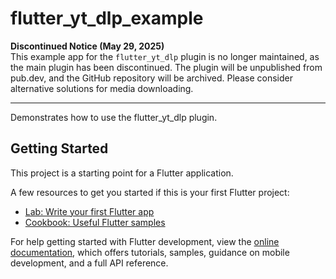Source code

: # flutter_yt_dlp_example

**Discontinued Notice (May 29, 2025)**  
This example app for the `flutter_yt_dlp` plugin is no longer maintained, as the main plugin has been discontinued. The plugin will be unpublished from pub.dev, and the GitHub repository will be archived. Please consider alternative solutions for media downloading.

---

Demonstrates how to use the flutter_yt_dlp plugin.

## Getting Started

This project is a starting point for a Flutter application.

A few resources to get you started if this is your first Flutter project:

- [Lab: Write your first Flutter app](https://docs.flutter.dev/get-started/codelab)
- [Cookbook: Useful Flutter samples](https://docs.flutter.dev/cookbook)

For help getting started with Flutter development, view the
[online documentation](https://docs.flutter.dev/), which offers tutorials,
samples, guidance on mobile development, and a full API reference.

* Directions *
In the answer, include exactly the lines from the top of the entries through the line containing "- [Lab: Write", and nothing else, not even the pictures.

* Reply to the task *
Source code

: # flutter_yt_dlp_example

**Discontinued Notice (May 29, 2025)**  
This example app for the `flutter_yt_dlp` plugin is no longer maintained, as the main plugin has been discontinued. The plugin will be unpublished from pub.dev, and the GitHub repository will be archived. Please consider alternative solutions for media downloading.

---

Demonstrates how to use the flutter_yt_dlp plugin.

## Getting Started

This project is a starting point for a Flutter application.

A few resources to get you started if this is your first Flutter project:

- [Lab: Write your first Flutter app](https://docs.flutter.dev/get-started/codelab)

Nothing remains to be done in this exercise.